_Problem to solve_. Transcribe word for word the lines below from the line with "left eye: (588, 331)" through the line with "left ear: (306, 352)", ends included.

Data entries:
++++++++++++++++++++

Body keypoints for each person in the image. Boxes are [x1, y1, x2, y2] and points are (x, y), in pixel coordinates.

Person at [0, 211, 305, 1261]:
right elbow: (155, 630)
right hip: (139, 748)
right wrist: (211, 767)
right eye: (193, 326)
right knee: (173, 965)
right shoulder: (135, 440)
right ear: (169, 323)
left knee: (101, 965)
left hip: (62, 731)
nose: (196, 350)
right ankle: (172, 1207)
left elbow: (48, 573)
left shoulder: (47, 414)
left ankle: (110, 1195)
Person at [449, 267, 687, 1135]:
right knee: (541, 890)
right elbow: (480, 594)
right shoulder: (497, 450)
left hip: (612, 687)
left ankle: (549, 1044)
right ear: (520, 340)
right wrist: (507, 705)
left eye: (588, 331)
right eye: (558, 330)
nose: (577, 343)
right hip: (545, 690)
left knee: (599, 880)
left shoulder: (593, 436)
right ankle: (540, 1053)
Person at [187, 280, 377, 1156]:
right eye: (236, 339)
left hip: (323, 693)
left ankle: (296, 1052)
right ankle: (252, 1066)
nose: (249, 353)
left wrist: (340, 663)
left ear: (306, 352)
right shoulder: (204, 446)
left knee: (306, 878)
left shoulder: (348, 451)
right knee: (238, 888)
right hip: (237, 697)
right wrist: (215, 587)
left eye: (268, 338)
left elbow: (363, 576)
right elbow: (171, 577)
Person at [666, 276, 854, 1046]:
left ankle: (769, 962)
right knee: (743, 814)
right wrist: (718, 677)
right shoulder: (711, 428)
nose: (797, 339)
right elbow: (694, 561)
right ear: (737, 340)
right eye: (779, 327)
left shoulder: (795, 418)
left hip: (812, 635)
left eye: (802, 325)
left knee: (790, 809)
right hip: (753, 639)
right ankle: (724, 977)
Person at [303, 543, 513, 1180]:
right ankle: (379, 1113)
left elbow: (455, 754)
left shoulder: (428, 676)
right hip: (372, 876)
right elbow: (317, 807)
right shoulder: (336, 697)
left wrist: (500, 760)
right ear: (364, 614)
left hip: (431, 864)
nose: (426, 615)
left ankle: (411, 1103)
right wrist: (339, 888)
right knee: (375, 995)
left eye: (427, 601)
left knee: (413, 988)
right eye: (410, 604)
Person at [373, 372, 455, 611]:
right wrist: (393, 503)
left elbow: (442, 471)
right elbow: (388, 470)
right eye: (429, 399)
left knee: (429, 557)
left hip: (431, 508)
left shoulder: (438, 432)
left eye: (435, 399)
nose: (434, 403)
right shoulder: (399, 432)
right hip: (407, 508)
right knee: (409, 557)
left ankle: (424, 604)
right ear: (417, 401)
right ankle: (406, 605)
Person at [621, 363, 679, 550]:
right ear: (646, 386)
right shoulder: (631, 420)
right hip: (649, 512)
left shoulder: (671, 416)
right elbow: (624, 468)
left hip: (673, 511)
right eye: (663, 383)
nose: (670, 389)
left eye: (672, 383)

++++++++++++++++++++

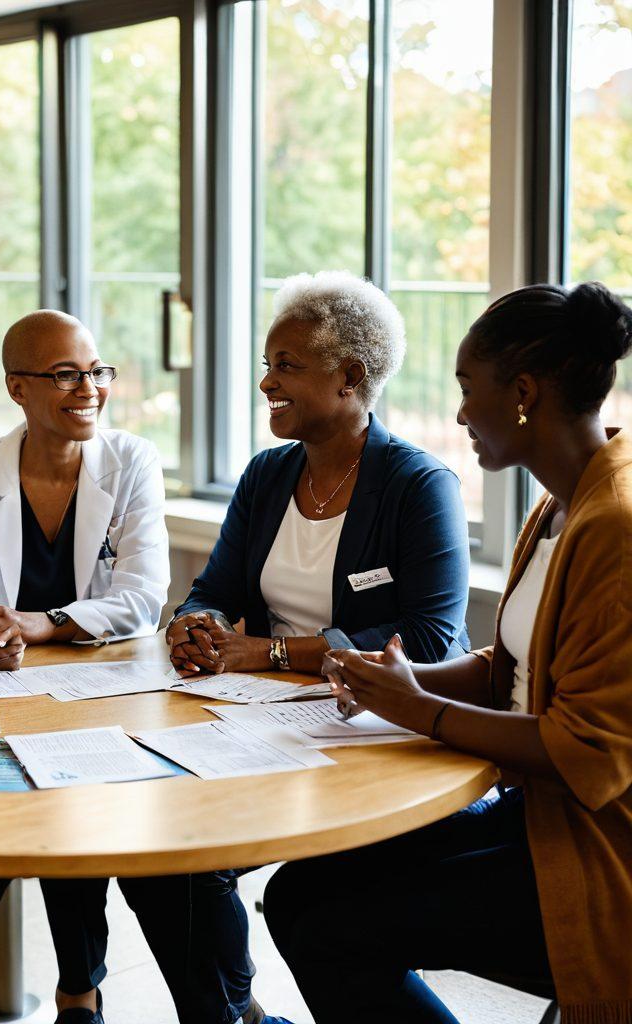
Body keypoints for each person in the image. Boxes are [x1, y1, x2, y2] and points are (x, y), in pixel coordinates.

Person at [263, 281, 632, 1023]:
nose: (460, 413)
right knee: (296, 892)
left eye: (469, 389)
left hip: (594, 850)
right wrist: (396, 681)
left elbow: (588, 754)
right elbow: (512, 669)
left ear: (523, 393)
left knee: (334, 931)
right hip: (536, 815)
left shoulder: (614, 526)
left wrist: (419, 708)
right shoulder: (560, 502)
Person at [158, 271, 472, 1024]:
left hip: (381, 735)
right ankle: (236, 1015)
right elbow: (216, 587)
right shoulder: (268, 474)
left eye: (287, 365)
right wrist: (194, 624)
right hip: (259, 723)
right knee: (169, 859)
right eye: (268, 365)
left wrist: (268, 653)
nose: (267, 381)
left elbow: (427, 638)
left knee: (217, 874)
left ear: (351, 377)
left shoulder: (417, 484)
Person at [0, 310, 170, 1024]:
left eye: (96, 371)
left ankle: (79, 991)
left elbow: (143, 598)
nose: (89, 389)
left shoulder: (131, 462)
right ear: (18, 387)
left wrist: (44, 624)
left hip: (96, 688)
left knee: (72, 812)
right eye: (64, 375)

++++++++++++++++++++

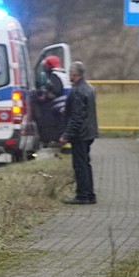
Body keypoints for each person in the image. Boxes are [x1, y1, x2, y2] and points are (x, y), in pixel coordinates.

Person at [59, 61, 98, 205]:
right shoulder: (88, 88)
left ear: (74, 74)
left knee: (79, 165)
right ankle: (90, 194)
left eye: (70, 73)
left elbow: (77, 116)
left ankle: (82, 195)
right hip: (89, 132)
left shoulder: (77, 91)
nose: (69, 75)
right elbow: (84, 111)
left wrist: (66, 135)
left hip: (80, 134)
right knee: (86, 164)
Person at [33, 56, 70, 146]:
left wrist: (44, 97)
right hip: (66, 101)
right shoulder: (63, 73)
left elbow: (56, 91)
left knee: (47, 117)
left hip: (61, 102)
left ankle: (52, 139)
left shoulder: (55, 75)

++++++++++++++++++++

_Output of the task_.
left eye: (588, 331)
right eye: (558, 330)
nose: (577, 343)
right hip: (545, 690)
left knee: (599, 880)
left shoulder: (593, 436)
right ankle: (540, 1053)
Person at [187, 280, 377, 1156]:
right eye: (236, 339)
left hip: (323, 693)
left ankle: (296, 1052)
right ankle: (252, 1066)
nose: (249, 353)
left wrist: (340, 663)
left ear: (306, 352)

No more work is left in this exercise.